Summary
This 8-K/A filing from Cardinal Health, Inc. (CAH) primarily details significant executive leadership changes and compensation adjustments in anticipation of the company's planned spin-off of CareFusion Corporation, expected by the end of August 2009. Notably, CEO R. Kerry Clark and Vice Chairman David L. Schlotterbeck are stepping down, with George S. Barrett appointed as the new Chairman and CEO, effective upon the spin-off. The filing outlines Mr. Barrett's comprehensive employment agreement, including his base salary, bonus targets, and substantial equity awards (restricted stock units and stock options) designed to incentivize performance post-spin-off. Further, the report discloses the fiscal year 2009 annual incentive payouts to named executives, noting that while performance targets for EBIT and ROTC were not met, discretion was exercised due to factors like the impact of deferrals on specific segments and overall expense management, as well as the significant efforts related to the spin-off. The filing also announces the termination of the long-term incentive cash program due to the spin-off, with partial payouts being made for certain performance cycles based on the committee's discretion. New directors, Bruce L. Downey and Glenn A. Britt, have also been appointed to the board and its committees.
Key Highlights
- 1Effective August 4, 2009, R. Kerry Clark (Chairman & CEO) and David L. Schlotterbeck (Vice Chairman) resigned, to be effective upon the planned CareFusion spin-off.
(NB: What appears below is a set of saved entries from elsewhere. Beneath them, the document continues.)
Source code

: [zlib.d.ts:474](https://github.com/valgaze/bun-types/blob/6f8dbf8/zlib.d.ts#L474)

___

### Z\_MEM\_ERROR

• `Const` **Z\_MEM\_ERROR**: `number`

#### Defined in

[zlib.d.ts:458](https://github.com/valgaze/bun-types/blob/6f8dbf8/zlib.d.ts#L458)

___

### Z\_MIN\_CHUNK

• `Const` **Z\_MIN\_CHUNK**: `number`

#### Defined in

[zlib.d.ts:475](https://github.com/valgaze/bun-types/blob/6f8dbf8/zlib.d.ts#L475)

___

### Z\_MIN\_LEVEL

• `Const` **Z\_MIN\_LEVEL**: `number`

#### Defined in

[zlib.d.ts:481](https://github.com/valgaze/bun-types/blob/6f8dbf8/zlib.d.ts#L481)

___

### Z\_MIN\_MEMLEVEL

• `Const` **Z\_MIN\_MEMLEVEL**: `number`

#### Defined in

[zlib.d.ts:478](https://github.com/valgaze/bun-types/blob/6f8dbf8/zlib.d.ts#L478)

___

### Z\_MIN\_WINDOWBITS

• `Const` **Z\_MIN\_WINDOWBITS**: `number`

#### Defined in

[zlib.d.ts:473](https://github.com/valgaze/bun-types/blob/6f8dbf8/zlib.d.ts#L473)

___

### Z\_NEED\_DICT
- 2George S. Barrett was appointed as the new Chairman and CEO, effective upon the CareFusion spin-off, and also elected to the Board.
- 3George S. Barrett's employment agreement includes a base salary of at least $1,200,000, a target annual bonus of at least 130% of base salary, and significant initial equity awards valued at $4 million ($1.75M RSUs, $2.25M options).
- 4Future long-term incentive awards for Mr. Barrett starting fiscal 2010 are targeted at no less than 600% of his base salary.
- 5Fiscal 2009 annual incentive payouts were made to named executives, with Mr. Clark receiving $696,000, Mr. Henderson $280,000, and Mr. Barrett $390,000, despite missing EBIT and ROTC performance goals, due to committee discretion.
- 6David L. Schlotterbeck received $0 for his fiscal 2009 annual incentive.
- 7The long-term incentive cash program is terminated effective upon the spin-off; partial payouts are being made for specific cycles based on committee discretion, with Mr. Schlotterbeck receiving $111,750, and Mr. Clark, Mr. Henderson, and Mr. Barrett expecting payments of $380,625, $105,000, and $121,874 respectively.
- 8Bruce L. Downey and Glenn A. Britt were appointed to the Board of Directors, with Mr. Downey joining the Audit Committee.